As the number of craft breweries has grown, so has the number of trademark disputes. Some of them have gotten nasty. But according to the experts, many of these disputes are avoidable.
Andy Crouch of All About Beer magazine spoke to attorneys who do trademark work for breweries. Topping their list of advice: protect the mark by registering it with the federal government. Even though a brewery acquires limited trademark protection by putting its product on the market, failure to register invites rival breweries to register first, and leads to disputes over the where the brewery’s territory ends. Before bringing its beer to market, the brewery should also do its homework, paying particular attention to whether similar marks are already registered. It should also invest the time and come up with distinctive marks that are easy to defend–though that job is getting harder as the number of breweries grows.

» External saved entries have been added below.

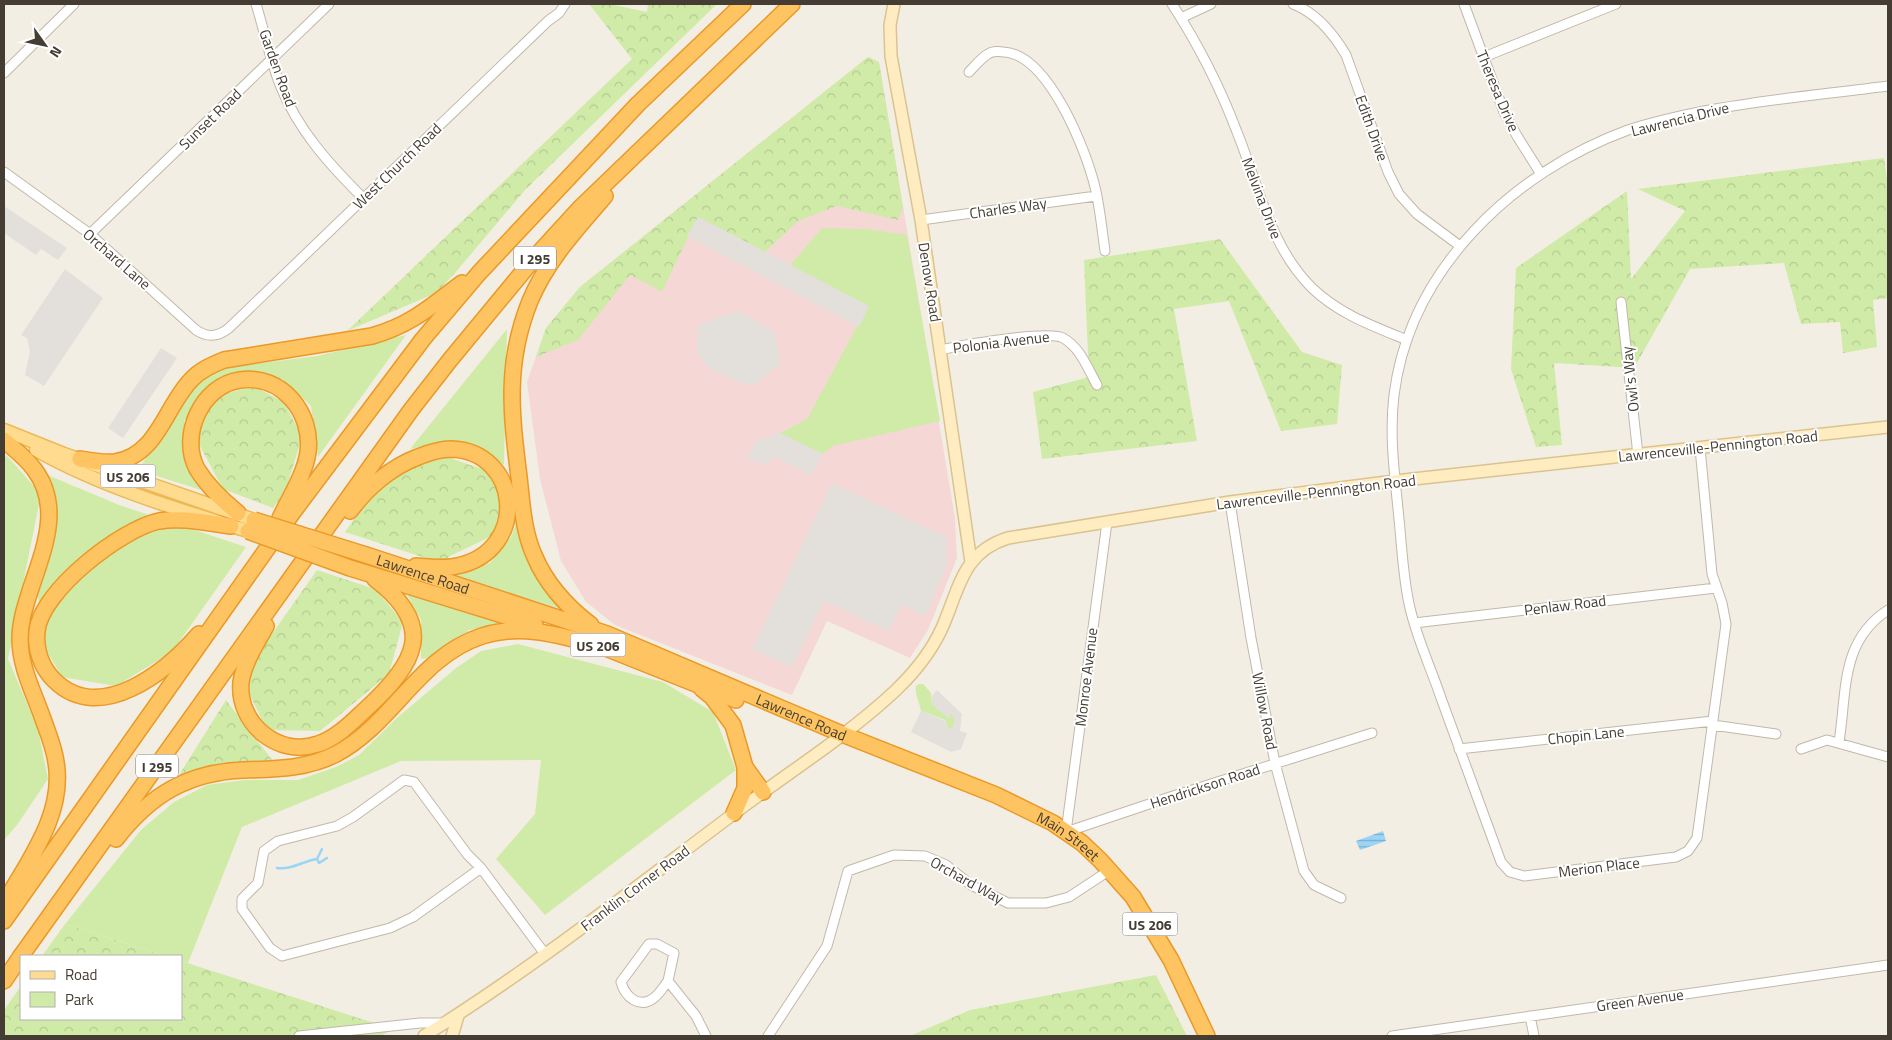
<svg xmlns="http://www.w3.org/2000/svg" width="1892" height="1040" font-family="'Titillium Web',sans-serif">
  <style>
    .medical { fill: #f5d8d5 }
    .green { fill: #d0eba8 }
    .forest { fill: url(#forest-crowns) }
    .parking { fill: #e3e0dc }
    .water { fill: url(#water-rules) }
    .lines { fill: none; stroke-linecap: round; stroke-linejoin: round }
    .stream { stroke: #9ad4f6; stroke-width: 2.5 }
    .street-casing { stroke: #c2b8a8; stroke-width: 11 }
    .secondary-casing { stroke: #dac391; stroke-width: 14 }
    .primary-casing { stroke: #edb957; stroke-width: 15 }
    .highway-casing { stroke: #ea9927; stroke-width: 18 }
    .street { stroke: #fff; stroke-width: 9 }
    .secondary { stroke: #ffedc1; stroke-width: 11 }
    .primary { stroke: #ffdb90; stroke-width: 12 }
    .highway { stroke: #ffc462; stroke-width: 15 }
    .highway-bridge-casing { stroke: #ea9927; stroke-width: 18; stroke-linecap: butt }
    .highway-bridge { stroke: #ffc462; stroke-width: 15 }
    .labels { text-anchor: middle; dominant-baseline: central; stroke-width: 4; stroke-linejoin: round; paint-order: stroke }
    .shield { fill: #fff; stroke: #7d7770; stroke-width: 1 }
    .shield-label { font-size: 14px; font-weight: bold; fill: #453d33 }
    .street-label { font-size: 15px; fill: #453d33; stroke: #fff }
  </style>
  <defs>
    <pattern id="forest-crowns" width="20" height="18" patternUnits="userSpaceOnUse" patternTransform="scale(1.25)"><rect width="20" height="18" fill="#d0eba8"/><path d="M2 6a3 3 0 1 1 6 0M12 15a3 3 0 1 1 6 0" fill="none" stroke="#b4ca91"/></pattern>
    <pattern id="water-rules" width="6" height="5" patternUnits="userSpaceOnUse" patternTransform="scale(1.25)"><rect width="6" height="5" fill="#9ad4f6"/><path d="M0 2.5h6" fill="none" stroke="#7fadc8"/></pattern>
  </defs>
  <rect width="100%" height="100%" fill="#f3eee3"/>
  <path class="medical" d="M868,57L879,62L955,518L957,558L928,630L910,658L827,621L792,695L615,625L586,602L561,561L540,479L527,382L546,328L580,287Z"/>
  <path class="green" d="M822,228L867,229L907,235L940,421L833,446L822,454L780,433L807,419L868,306L790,265Z
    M507,329L504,465L455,441L410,449Z
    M406,335L318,457L311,406L282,379L241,373L212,386L184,421L185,448L201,490L138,470L194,385L221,368L317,356Z
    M4,455L8,457L41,494L8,659L38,729L48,779L17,825L4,840Z
    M43,473L119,505L246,547L172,652L116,686L62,677L46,650L36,585L55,516Z
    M519,515L562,609L451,575L490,563L511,537Z
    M405,591L509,624L469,630L434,657L421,659V620Z
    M518,644L663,682L713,712L736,770L545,915L496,859L535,814L541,760L401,761L242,827L188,963L181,961V956H166L65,924L141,830L174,802L207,785L244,780H298L336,767L359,755L398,717L456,668L481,651Z
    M919,684H923L931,693L932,704L950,719V713L952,714L955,720L953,728H948L945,720L921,711C920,704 914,692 916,686Z"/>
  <path class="forest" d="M589,4H609L647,12L648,4H717L525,190L455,273L436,293L347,331L632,59Z
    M868,57L879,62L903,207L898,220L837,206L798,221L765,252L698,217L662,292L630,275L578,340L536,357L546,328L580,287Z
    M1884,158L1888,187V298L1873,300L1877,347L1843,353L1840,322L1801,324L1784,263L1690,269L1634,368L1554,363L1562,445L1536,447L1511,369L1516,268L1627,191L1631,279L1685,211L1638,189Z
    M1220,239L1302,352L1342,365L1337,424L1281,431L1229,301L1174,309L1197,441L1042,459L1033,392L1089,377L1084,260Z
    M253,386L284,402L302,437L288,483H291L273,508L223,489L195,437L214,397Z
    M438,454L491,472L503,501L492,536L450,556L444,564L345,532L382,480Z
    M317,570L375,589L403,622L389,674L320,731L267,730L245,685L246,671Z
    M226,700L273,761L230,763L179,775Z
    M65,924L166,956H42Z
    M181,961L393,1029L381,1036H336L334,1030L282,1036H4V1010L21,986V1019H181Z
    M1156,975L1187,1036H910L970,1010Z"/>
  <path class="parking" d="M4,206L67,248L58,260L41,249L36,255L4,233Z
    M698,217L869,306L859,327L687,236Z
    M65,269L103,298L44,386L25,375L30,351L27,338L21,335Z
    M740,312L775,332L780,364L755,385L741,383L710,369L697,352L698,325L731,313Z
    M161,348L177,358L123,438L108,428Z
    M780,433L822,454L811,475L773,456L768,465L747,458L756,441Z
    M832,483L946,537L947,565L925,616L901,605L888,631L824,601L792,667L752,649Z
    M937,690L962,714L960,731L967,733L961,749L951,752L911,732L921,711L945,721L948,728H953L955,720L952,714L950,713V720L932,704V696Z"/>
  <path class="water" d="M1383,831L1386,841L1360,850L1356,841Z"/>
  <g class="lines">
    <path class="stream" d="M317,859L319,863L327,858
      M277,868C292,870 303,861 317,859L322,849"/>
    <defs>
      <path id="street" d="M256,4C264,30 270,59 280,85C298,130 329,164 363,198
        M1172,4C1198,44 1220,87 1237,132C1259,186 1269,245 1312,288C1339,314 1373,326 1407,340
        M1293,4C1317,13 1333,33 1346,55L1388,172L1399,194L1417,214L1460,246
        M1464,4L1504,112L1517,136L1541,174
        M1181,18L1211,4
        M1484,57L1616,4
        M969,72C975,66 981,58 988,54C992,51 999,51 1003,52C1048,53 1086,150 1095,187C1100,208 1102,230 1105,251
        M4,73L74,4
        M4,172L90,234L196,330C208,338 218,337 229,328L548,21L559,13L565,4
        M921,220L1096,196
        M90,234L329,4
        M1621,302L1638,455
        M941,350C961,345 1049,330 1063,338C1080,347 1088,369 1097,385
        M1700,448L1712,574L1722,603L1726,624L1697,838L1688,851L1676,857L1524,876L1510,872L1501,862C1481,807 1461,753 1441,698C1431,668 1417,639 1410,608C1403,579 1402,548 1399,519C1395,477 1389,437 1394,395C1410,269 1513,172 1628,130C1653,122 1679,116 1704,111C1766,99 1827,94 1888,86
        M1230,502L1251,638L1275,763L1304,871L1314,885L1341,898
        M1107,522L1066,832L1167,798L1372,733
        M1414,623L1716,588
        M1713,725L1776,734
        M1839,742C1847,692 1840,641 1888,610
        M1459,749L1713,721
        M1801,749L1827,740L1888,757
        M481,868L413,917L390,928L282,956L270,948L242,909V899L258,883L264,851L278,841L337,826L353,817L404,780L414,782L467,854L481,868L545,954
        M668,981C664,986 660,993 655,997C640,1010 625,997 621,982L649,944H657L674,953L668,981L696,1016L706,1036
        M1530,1016L1534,1036
        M299,1036L420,1023H445
        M768,1036L827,946L848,871L894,855L925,856L946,865L971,885L1008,903H1046L1069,897L1110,870
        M1392,1036L1888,965"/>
      <path id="secondary" d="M894,4L890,25L891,56L921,220L971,562
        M424,1036C533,968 633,889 736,812C789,772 847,736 895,691C914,673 931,652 942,628C959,590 962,552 1008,538L1230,502L1395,481L1888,427
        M452,1036L458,1016"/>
      <path id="primary" d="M4,430L64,454L254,520
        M36,450C102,487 176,509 248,531"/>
      <g id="highway">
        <path d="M4,440C14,449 26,458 34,469C63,507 43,551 30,591C25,607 20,622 20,639C20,667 34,693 43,719C48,733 54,747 56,762C65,814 28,861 4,904"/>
        <path d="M80,459C91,461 103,463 115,462C157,456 165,407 191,380C200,370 212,365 224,360L372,336C411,325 430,307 462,283"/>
        <path d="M350,511C367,488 391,467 418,457C428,453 440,449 451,449C521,451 530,551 457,566C444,569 429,567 416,566"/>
        <path d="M238,513C222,500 208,487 197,469C179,435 202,385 240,380C282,374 313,413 308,452C305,474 290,497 280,518"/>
        <path id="s1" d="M366,555L607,634L842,734L996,795L1053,823L1082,843L1100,860L1133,897L1171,960L1207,1036"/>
        <path d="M350,568L535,625"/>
        <path d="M591,625C566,606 546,584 534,555C523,530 522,503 519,477C511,413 505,363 530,301C547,260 577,229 605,196"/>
        <path d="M266,626C257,643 244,662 241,682C237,723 278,758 318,744C337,738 353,721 367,708C416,663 437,626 375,579"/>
        <path d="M199,634C167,671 100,726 54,680C41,667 35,649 37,631C41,591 121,529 159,521C183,517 207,523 231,526"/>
        <path d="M593,643L736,700"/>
        <path d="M702,689L712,697L733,725L745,767L763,792"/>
        <path d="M734,813L745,788V767"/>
        <path d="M116,839C150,795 188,772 244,770C276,769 307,769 336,754C394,723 418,657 482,636C523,623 561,636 601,646"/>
        <path d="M4,921L293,512L423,339L479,273L638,104L743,4"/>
        <path d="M21,956L411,410L450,360L536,256L579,209L792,4"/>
        <path d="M4,981L21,956"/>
      </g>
    </defs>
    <use href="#street" class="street-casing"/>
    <use href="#secondary" class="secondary-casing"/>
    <use href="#primary" class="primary-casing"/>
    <use href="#highway" class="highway-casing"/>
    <use href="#street" class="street"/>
    <use href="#secondary" class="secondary"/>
    <use href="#primary" class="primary"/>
    <use href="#highway" class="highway"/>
    <defs>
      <path id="highway-bridge" d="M254,520L366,555
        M248,531L350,568"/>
    </defs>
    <use href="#highway-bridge" class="highway-bridge-casing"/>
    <use href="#highway-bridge" class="highway-bridge"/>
  </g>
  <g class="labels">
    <g class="shield">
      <rect x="514" y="246.5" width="42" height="23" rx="4"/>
      <rect x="100.5" y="464.5" width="55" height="23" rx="4"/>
      <rect x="570.5" y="633.5" width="55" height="23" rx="4"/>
      <rect x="136" y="754.5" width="42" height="23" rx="4"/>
      <rect x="1122.5" y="912.5" width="55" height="23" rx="4"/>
    </g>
    <g class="shield-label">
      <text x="535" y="258">I 295</text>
      <text x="128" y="476">US 206</text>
      <text x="598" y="645">US 206</text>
      <text x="157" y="766">I 295</text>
      <text x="1150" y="924">US 206</text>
    </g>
    <g class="street-label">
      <text transform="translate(278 68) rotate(70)">Garden Road</text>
      <text transform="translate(1498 91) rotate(67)">Theresa Drive</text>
      <text transform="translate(210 119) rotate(-44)">Sunset Road</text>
      <text transform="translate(1680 119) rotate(-14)">Lawrencia Drive</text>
      <text transform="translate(1372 128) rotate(70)">Edith Drive</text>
      <text transform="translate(397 166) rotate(-44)">West Church Road</text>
      <text transform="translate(1262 198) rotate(69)">Melvina Drive</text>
      <text transform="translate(1008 208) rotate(-8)">Charles Way</text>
      <text transform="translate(117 259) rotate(41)">Orchard Lane</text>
      <text transform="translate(930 282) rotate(81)">Denow Road</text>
      <text transform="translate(1001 342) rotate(-7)">Polonia Avenue</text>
      <text transform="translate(1630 379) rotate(-96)">Owl's Way</text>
      <text transform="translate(1718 446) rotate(-6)">Lawrenceville-Pennington Road</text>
      <text transform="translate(1316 492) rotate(-7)">Lawrenceville-Pennington Road</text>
      <text stroke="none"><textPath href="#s1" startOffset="60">Lawrence Road</textPath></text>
      <text transform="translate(1565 605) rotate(-7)">Penlaw Road</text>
      <text transform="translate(1086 677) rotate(-83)">Monroe Avenue</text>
      <text transform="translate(1265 711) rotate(79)">Willow Road</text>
      <text stroke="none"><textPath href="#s1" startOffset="465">Lawrence Road</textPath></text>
      <text transform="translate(1586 735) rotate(-6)">Chopin Lane</text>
      <text transform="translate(1205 786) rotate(-18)">Hendrickson Road</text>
      <text stroke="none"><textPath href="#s1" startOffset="758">Main Street</textPath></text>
      <text transform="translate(1599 867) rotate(-7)">Merion Place</text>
      <text transform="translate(967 880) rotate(29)">Orchard Way</text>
      <text transform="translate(635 888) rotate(-37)">Franklin Corner Road</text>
      <text transform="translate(1640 1000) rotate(-8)">Green Avenue</text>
    </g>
  </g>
  <rect width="1892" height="1040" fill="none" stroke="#453d33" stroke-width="10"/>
  <rect x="20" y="955" width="162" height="65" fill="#ffffff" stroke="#b5b1ad"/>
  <rect x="30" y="971" width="25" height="8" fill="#ffdb90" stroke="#b5b1ad"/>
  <text x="65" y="980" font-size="15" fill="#453d33">Road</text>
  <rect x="30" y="992" width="25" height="15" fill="#d0eba8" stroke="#b5b1ad"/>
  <text x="65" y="1005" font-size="15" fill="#453d33">Park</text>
  <g transform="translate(45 45) rotate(123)" stroke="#ffffff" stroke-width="4" paint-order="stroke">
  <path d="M0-4L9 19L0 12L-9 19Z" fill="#453d33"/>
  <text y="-8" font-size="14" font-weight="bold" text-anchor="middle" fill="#453d33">N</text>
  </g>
</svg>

“Use it or lose it” is a basic principle of trademark law. This means a brewery can’t sit idly by when a competitor brings out a beer with a similar name or appearance. But how should a brewery deal with such a situation? A polite letter to the competitor often solve the problem, since most infringers are unaware that someone else has a better claim. However, some disputes can’t be resolved amicably. In those cases, the worst thing the combatants can do is litigate their case in the social media. All that does is make one side appear whiny and the other look like a villain, and makes both sides look petty to boot.
Here’s another sign that the craft brewing industry is experiencing growing pains. With more than 2,000 breweries doing business in America, unique beer names are getting harder to come by. As a result, brewery owners are finding out–sometimes the hard way–that someone is always using that name and thus owns the trademark. While most disputes over beer names are resolved without a lawsuit–the copycat brewery simply chooses a new name–some say that tougher competition for market share has made people less cooperative.
Rock Art Brewery, a micro located in Vermont’s Northeast Kingdom, is facing a trademark suit over its use of “Vermonster” for one of its beers. Hansen Beverage Company, the maker of Monster energy drinks, contends that “Vermonster” would dilute the “Monster” trademark and has demanded that Rock Art stop using the name.
Rock Art isn’t the first brewery to be on the receiving end of a cease-and-desist letter over the use of a beer name. Some years ago Bell’s Brewery, Inc., changed “Solsun” to “Oberon” after the Mexican brewer of “Sol” beer threatened to take Bell’s to court.